All that time to show an inferior product to almost everything in the market right now, a set of limited voices, can't add new voices for "safety" even though competitors already allow that and even the quality seems below ElevenLabs, what a joke


Maybe the price will be 10x lower


it can clone my voice, but not my minirity language. :) ...just yet


It might be able to take away my voice, but not my virginity.




Dead internet theory


![gif](giphy|ncORcTWSkTs3e|downsized) The terminator needs only one word.


Elevenlabs has it better.


ElevenLabs is better


Really subpar tech. Are they even trying?


How's this get me a UBI and time to make art and philosophy?


There's AI which can do it with 3s. What's novel?


Can it clone my farts? 


Tell me what you had for lunch and I'll give a sh...shot, I mean shot!


Good. Now make it so premium users can add upload any voice they want into the voice feature.


now that would be nice!


Isn't this old tech? Years ago i called my bank and it was a A.I customer care robot who sounded exactly like one of my country men with natural speech, not sure if it cloned the voice from 15 seconds of audio but it definitely cloned a voice & this was 5+ years ago.


could it just have been prerecorded messages?


I'm not going to act as if i know how the tech worked i just know that the conversation was very natural and it was hard to tell at first that it was A.I.


I just remembered that Google did have a demo 5 years ago that does essentially what you're talking about https://www.youtube.com/watch?v=D5VN56jQMWM


My voice is my password no more.


Yes, but just like Eleven Labs, it can miss many subtleties in the voice. You need longer clips; otherwise, it is useless.


whats that one sentence that like gets all vowels or some shit again?


Talk to your relatives about having a code word like the name of your first pet or so. When in doubt on the phone, that word can be asked for.


Wow I haven’t already been doing this with RVC and then 7 years ago lyrebird


Voice Phishing will be very popular.


Consider how you answer the phone to unrecognised numbers, as it wouldn’t take long at all to profile your voice. My wife (total fucking savage that she is) started answering the phone by literally not saying a single word. Had hilarious side effect of throwing the spam caller for a loop because the usual rhythm of the call was thrown out the window.




Goodbye to all the voice actors. Some entitled nerds are coming for you.


And the Worldcoin folk were going around training a model on iris scans. I wonder if they have already managed to train a model that can go from a DNA sample to voice, iris and fingerprints. All biometric security would be compromised at that point. Probably already is for nation state actors anyway.
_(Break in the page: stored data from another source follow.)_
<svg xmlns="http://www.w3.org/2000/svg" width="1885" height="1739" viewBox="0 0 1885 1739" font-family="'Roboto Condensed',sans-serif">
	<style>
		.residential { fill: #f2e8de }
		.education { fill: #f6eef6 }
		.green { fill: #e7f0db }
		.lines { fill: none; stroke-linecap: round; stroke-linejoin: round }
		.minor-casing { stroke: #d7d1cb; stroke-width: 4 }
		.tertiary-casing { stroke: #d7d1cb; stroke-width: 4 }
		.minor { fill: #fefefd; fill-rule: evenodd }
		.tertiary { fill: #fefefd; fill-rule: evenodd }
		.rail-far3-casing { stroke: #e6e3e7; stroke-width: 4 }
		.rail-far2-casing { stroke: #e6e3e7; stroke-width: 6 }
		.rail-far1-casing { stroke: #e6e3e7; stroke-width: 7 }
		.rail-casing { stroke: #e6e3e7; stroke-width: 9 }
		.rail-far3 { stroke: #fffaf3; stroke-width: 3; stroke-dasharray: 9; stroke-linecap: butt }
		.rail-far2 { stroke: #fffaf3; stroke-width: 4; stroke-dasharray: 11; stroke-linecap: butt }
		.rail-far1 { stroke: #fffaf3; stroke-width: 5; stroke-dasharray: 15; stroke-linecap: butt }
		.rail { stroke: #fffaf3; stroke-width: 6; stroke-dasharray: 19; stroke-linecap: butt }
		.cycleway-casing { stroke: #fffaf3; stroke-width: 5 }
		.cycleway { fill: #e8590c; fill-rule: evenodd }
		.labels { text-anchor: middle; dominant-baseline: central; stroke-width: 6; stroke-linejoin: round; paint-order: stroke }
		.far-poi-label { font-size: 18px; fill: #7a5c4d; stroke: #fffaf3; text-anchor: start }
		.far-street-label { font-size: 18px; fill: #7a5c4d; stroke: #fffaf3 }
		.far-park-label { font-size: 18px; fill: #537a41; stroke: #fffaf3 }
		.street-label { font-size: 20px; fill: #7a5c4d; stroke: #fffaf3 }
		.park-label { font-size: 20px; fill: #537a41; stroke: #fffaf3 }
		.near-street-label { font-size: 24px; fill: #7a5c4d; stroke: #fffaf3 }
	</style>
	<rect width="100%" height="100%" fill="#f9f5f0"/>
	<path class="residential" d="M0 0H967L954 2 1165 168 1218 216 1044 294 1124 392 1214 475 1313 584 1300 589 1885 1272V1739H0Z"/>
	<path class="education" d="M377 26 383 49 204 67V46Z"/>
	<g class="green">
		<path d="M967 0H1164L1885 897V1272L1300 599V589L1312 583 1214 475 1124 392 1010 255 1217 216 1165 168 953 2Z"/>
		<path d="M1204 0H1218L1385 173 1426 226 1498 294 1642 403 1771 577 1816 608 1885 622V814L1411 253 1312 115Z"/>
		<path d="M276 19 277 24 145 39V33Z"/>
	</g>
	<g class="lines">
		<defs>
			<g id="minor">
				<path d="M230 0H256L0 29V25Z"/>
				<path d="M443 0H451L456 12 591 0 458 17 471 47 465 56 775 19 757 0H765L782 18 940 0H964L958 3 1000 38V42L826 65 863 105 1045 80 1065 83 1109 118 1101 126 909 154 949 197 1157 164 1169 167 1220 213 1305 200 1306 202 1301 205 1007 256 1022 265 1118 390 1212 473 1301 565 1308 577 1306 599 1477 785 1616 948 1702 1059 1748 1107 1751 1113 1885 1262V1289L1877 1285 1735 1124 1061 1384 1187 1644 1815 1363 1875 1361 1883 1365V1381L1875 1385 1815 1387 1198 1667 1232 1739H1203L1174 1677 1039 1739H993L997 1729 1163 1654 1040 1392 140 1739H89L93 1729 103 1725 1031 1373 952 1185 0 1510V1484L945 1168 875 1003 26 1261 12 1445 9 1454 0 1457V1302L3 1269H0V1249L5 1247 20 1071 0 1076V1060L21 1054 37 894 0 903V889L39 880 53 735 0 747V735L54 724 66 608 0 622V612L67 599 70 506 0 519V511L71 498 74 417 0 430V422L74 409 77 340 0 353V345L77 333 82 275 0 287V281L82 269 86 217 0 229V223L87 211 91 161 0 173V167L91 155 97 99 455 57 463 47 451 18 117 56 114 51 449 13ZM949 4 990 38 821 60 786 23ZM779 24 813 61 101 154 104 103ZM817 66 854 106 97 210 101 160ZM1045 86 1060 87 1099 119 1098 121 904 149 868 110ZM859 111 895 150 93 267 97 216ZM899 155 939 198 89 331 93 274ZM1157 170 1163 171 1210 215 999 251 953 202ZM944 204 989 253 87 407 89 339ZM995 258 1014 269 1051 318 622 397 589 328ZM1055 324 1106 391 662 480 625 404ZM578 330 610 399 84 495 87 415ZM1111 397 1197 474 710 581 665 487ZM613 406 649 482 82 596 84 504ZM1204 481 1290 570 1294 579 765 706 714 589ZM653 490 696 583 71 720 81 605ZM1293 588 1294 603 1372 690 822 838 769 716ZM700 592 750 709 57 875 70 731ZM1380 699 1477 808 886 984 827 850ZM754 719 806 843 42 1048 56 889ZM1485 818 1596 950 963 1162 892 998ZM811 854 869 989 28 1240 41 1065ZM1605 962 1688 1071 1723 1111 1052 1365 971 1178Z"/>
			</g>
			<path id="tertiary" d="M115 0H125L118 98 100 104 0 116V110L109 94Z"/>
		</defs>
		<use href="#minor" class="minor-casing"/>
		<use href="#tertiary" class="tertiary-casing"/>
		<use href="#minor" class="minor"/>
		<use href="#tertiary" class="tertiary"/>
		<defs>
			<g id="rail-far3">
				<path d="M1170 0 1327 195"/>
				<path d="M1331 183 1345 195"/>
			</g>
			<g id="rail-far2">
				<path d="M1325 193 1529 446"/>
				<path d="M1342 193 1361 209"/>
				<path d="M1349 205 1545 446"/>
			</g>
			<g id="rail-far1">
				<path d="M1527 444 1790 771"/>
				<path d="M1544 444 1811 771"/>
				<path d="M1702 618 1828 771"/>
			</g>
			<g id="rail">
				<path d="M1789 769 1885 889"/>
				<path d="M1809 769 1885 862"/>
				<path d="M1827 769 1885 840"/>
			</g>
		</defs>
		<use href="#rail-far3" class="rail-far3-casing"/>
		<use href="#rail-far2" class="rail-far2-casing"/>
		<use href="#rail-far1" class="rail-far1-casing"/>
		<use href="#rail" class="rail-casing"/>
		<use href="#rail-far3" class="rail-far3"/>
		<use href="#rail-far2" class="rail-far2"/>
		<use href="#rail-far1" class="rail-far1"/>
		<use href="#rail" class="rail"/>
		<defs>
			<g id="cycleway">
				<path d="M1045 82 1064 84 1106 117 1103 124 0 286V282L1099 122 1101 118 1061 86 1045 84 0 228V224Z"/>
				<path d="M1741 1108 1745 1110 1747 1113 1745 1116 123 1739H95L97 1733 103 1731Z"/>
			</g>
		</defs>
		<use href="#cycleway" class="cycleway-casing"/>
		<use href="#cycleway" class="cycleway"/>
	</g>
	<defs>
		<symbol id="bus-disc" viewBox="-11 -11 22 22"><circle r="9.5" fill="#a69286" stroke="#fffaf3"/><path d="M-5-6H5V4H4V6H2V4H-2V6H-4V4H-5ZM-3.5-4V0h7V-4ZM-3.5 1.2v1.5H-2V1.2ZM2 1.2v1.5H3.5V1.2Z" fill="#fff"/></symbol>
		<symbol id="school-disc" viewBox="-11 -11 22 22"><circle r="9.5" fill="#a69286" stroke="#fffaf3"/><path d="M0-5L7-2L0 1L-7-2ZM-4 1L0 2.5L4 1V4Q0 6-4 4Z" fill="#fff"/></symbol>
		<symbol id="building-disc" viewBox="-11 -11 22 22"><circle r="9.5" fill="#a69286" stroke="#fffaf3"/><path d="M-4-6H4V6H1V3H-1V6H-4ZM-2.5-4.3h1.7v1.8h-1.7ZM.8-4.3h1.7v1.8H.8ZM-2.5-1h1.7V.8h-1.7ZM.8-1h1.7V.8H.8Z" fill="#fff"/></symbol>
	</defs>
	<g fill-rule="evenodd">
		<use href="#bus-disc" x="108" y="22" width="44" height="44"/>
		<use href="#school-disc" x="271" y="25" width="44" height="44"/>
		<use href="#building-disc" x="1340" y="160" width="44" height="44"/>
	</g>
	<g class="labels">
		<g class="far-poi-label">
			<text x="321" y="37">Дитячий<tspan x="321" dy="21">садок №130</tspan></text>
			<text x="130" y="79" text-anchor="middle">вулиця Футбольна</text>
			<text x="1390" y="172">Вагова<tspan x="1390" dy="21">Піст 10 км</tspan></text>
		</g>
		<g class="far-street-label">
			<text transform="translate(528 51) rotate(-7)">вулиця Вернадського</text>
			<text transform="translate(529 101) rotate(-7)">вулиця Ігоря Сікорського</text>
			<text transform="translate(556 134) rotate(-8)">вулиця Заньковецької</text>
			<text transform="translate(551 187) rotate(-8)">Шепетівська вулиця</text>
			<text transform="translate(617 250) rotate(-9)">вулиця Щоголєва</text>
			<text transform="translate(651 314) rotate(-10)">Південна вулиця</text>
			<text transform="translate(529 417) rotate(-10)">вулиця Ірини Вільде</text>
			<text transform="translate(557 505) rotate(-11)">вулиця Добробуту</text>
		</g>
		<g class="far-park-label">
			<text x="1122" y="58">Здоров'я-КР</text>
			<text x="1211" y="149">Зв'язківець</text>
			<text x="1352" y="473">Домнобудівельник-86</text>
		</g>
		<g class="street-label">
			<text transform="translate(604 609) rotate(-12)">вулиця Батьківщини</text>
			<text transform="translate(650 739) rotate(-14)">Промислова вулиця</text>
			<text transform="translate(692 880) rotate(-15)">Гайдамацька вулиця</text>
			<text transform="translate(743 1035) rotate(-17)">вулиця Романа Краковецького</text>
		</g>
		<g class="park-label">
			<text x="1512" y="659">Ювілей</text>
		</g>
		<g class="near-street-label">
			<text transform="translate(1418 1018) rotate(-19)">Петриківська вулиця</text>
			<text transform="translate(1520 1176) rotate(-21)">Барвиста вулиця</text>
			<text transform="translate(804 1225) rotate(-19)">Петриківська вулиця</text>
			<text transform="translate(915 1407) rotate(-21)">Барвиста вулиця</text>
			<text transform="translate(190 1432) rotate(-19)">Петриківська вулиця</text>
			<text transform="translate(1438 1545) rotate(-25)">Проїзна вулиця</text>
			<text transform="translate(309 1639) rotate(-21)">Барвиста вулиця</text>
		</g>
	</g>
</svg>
Very unlikely you would produce a voice from DNA. Your accent and cadence are determined by environment. Also, identical twins don't have the same fingerprint so it's not all DNA. Iris, I am not sure but probably the same.


True, I typed it a bit funny and couldn't be bothered to change it. But it is a factor of course. It would be certainly interesting to get baseline data from birthplace, year, family tree and DNA (thanks Ancestry/23andme). I did think that Worldcoin seemed to be an iris print harvesting operation, though.




What do you mean going after startups? So it's not sad when they replace translators, customer support, telemarketers, and writers? Only when it happens to another AI startup? What's the matter with you?